В 1971 году Александр Солженицын, предположительно защищённый своей славой, пережил попытку отравления рицином в одной кондитерской в Новочеркасске, куда он поехал проводить расследование массовых беспорядков рабочих. Ему удалось выкарабкаться. Оружие ещё не доведено до совершенства. Однако в 1978 году болгарскому писателю-эмигранту Георгию Маркову повезло куда меньше. Он был уколот зонтиком одним прохожим, который вежливо извинился с легким славянским акцентом, тем же вечером он слёг и скончался через четыре дня в ужасных муках. При падении Берлинской стены генерал КГБ Олег Калугин рассказал, как болгарский руководитель Тодор Живков обращался к услугам российских отравителей.[4]

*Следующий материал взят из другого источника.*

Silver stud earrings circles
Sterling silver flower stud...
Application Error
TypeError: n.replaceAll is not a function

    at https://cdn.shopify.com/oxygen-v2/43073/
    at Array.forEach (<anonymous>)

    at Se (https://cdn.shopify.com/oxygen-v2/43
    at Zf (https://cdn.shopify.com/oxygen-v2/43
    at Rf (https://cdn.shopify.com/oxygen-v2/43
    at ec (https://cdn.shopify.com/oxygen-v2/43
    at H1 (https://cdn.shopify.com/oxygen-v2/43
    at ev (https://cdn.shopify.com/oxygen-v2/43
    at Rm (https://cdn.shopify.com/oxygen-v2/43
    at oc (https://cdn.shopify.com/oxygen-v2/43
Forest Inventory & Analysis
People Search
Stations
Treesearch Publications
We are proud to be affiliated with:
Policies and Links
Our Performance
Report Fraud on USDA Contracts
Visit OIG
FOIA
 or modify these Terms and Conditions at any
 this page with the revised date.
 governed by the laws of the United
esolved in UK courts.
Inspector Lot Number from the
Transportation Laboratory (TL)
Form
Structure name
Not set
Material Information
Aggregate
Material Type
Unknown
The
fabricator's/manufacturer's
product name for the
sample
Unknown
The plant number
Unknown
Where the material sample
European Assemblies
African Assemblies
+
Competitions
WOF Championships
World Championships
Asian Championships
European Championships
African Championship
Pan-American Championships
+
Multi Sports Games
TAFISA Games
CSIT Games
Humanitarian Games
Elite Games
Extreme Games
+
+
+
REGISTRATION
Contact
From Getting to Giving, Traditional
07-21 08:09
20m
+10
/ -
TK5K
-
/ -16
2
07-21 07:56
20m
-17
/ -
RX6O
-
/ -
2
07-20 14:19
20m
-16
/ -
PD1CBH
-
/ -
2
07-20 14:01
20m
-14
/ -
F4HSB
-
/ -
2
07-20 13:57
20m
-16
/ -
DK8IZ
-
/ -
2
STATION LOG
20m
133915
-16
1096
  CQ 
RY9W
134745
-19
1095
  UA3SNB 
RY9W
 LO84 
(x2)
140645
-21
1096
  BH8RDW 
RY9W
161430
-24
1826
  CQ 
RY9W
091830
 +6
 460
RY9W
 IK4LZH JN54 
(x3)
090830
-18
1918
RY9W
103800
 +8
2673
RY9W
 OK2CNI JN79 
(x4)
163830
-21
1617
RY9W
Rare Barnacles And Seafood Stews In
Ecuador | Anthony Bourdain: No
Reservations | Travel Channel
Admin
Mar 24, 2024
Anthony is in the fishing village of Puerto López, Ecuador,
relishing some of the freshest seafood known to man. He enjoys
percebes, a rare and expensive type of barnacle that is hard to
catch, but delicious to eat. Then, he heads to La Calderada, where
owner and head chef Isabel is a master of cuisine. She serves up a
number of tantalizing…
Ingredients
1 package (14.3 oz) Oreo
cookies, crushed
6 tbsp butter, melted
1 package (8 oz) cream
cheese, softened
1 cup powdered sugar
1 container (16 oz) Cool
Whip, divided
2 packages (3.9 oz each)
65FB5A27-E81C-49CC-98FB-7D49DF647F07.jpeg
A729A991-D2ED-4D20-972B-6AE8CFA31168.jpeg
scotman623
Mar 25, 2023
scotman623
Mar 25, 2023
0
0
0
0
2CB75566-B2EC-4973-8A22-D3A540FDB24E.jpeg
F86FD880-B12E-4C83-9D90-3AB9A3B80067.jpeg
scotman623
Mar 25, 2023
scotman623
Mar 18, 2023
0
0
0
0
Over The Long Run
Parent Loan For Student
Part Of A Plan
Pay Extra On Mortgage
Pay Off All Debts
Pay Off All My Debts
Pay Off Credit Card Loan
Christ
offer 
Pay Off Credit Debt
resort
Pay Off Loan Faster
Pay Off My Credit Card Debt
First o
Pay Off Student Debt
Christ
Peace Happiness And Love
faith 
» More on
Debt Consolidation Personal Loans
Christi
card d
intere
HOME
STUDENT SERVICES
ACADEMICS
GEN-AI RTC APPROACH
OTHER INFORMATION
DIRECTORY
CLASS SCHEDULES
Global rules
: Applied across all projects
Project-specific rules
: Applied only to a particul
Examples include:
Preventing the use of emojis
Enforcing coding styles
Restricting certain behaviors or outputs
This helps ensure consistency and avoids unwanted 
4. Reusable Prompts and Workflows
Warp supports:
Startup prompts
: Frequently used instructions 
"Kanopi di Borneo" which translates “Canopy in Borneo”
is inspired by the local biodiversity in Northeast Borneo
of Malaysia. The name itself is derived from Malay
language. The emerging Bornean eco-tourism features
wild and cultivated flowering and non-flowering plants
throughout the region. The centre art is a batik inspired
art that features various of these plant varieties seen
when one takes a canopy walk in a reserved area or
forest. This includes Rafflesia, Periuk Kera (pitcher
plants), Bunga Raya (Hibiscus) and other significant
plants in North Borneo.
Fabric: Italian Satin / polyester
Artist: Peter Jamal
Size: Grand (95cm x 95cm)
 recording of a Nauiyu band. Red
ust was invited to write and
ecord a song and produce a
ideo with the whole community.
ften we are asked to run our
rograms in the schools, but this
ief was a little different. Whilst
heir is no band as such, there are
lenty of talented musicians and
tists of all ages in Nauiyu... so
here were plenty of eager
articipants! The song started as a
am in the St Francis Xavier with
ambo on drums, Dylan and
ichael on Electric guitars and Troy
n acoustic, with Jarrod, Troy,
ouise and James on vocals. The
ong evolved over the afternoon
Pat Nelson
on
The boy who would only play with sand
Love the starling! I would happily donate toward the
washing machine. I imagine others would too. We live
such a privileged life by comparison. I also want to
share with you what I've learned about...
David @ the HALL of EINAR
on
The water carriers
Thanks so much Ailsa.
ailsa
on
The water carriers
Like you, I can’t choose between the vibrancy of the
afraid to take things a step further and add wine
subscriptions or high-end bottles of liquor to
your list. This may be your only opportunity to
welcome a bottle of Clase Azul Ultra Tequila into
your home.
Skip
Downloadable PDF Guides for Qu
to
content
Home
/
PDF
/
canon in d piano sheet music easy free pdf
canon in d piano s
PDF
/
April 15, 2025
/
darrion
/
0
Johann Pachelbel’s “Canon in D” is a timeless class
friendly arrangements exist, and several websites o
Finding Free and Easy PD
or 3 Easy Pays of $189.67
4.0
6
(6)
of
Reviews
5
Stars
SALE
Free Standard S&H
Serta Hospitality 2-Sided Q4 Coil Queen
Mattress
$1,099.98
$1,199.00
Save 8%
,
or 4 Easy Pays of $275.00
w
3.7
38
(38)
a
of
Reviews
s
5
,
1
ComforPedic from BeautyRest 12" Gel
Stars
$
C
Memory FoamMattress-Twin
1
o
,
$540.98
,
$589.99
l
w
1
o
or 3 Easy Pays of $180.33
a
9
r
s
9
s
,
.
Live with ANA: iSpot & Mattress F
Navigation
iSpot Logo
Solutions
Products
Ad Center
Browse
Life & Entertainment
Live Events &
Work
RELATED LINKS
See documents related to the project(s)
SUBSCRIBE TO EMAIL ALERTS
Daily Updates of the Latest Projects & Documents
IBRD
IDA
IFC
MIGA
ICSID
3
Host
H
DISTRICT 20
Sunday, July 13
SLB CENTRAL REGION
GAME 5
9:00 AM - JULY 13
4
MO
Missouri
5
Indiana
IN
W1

  — Лора Мандевиль, «Отравление — долгая и мрачная российская традиция», март 2018

Ссылки

  1. Виктор Некрасов. «Записки зеваки». — М.: Вагриус, 2004 г.
  2. Станислав Белковский, Политика ― театр тотемов (генеральный директор совета по национальной стратегии отвечает на вопросы наших корреспондентов). — М.: «Завтра», 18 февраля 2003 г.
  3. 100 лет Солженицыну. "Можно ужасно относиться к СССР и быть патриотом". Русская служба BBC. 11 декабря 2018, — Ричард Темпест, профессор факультета славянских языков и литературы Университета Иллинойса.
  4. Лора Мандевиль. «Отравление — долгая и мрачная российская традиция». — Париж: Le Figaro, 9 марта 2018 г.